If you’re on a budget, think about a picnic or tailgate. You could either cater the event or invite all of the group members along with the leaders to the event. The group members can provide the food for their groups, so there’s nothing to budget for.
One year our church in California had a picnic like this and asked each group to present an award to their group leader. Every group got up and expressed appreciation for their leaders publicly. Then, they would present either a homemade award like a plaque or a trophy. One group even created a Barbie doll to resemble their leader. Some groups went way over the top and gave restaurant gift certificate, a weekend away, or something else their leader really enjoyed. No matter how it was done, every leader left feeling very appreciated by the church and by their group.
Give a Small Gift.
A small gift communicates a lot. You don’t need to give away a car for leaders to feel appreciated. Think about what the leaders might enjoy – a Starbucks card, movie tickets, or an ice cream cone.

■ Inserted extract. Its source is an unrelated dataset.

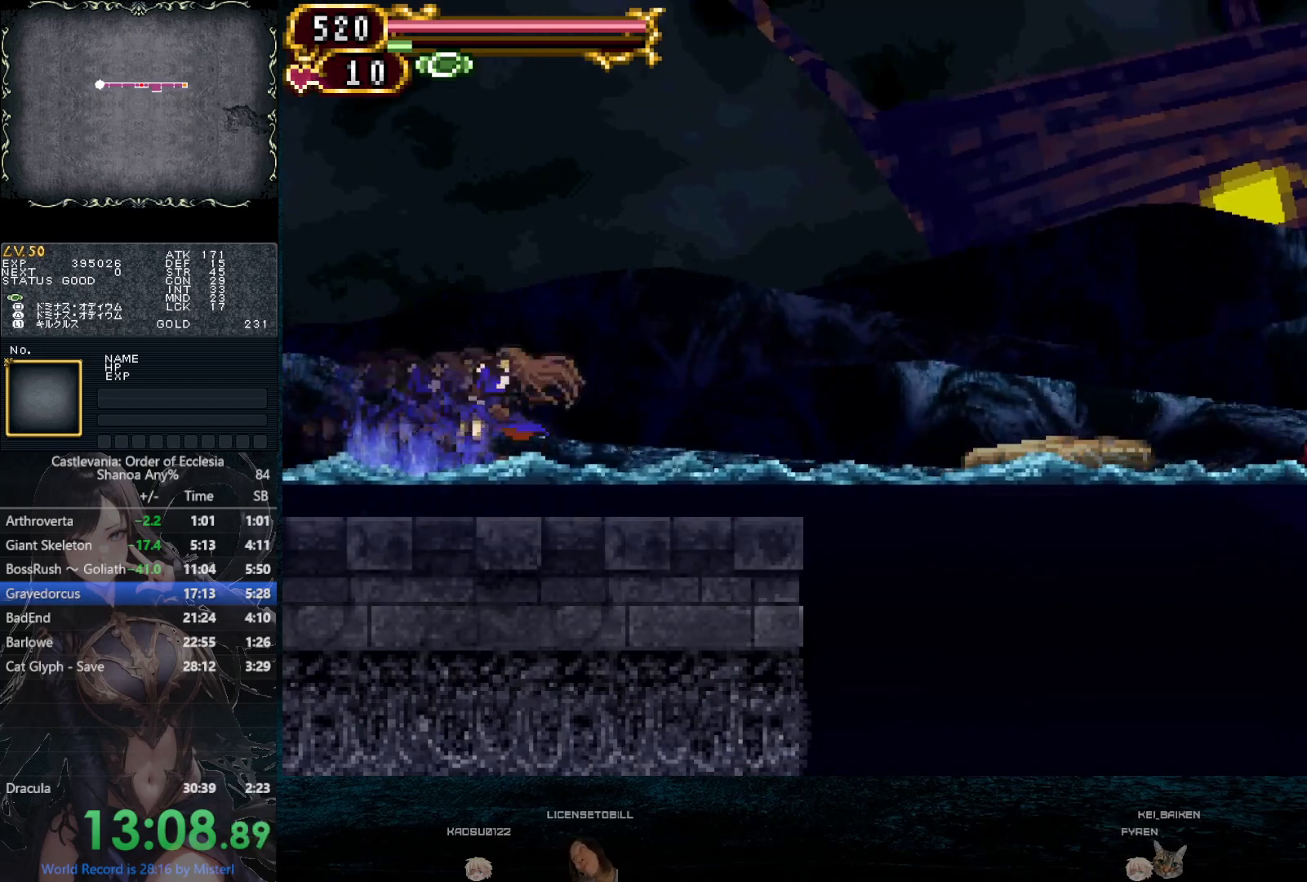
{"dt_ms": 500, "buttons": [], "left_stick": "center", "right_stick": "center", "button_events": []}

One year I gave every one of my leaders a book. I purchased two cases of John Townsend and Henry Cloud’s Making Small Groups Work and gave one to every leader. Not only did they feel appreciated, I also put some training into their hands. Many churches have done the same with my Leading Healthy Groups book.
Gifts don’t need to be large. But, even something small communicates a lot.
Give Public Recognition.
In addition to a small gift or some other form of appreciate, publicly recognizing your group leaders in a worship service is meaningful to leaders. If this comes from the senior pastor, you get bonus points.
Asking group leaders to stand, come to the front, or come up on stage, communicates the importance of small groups and the role of small group leaders in your church. Either you or your senior pastor can publicly thank leaders for letting God use them in the past year. You could even give some statistics like the number of people who came to Christ as a result of groups, or the number of people currently involved in groups.
While you’ve got your congregation’s attention, this would be a great opportunity to give them a heads up about your next group launch, even if it comes in the Fall. People like to plan ahead. And, remember, what you are saying to your current leaders is also being said to your future leaders sitting in the congregation.
Leader appreciation is only limited to your creativity. If you have no budget, then get even more creative. Even simple things like a handwritten note are significant. After all, who gets personal mail anymore? A personal email is not the same.
How will you appreciate your leaders this year? What have you done in the past? I would love to hear what you’re doing.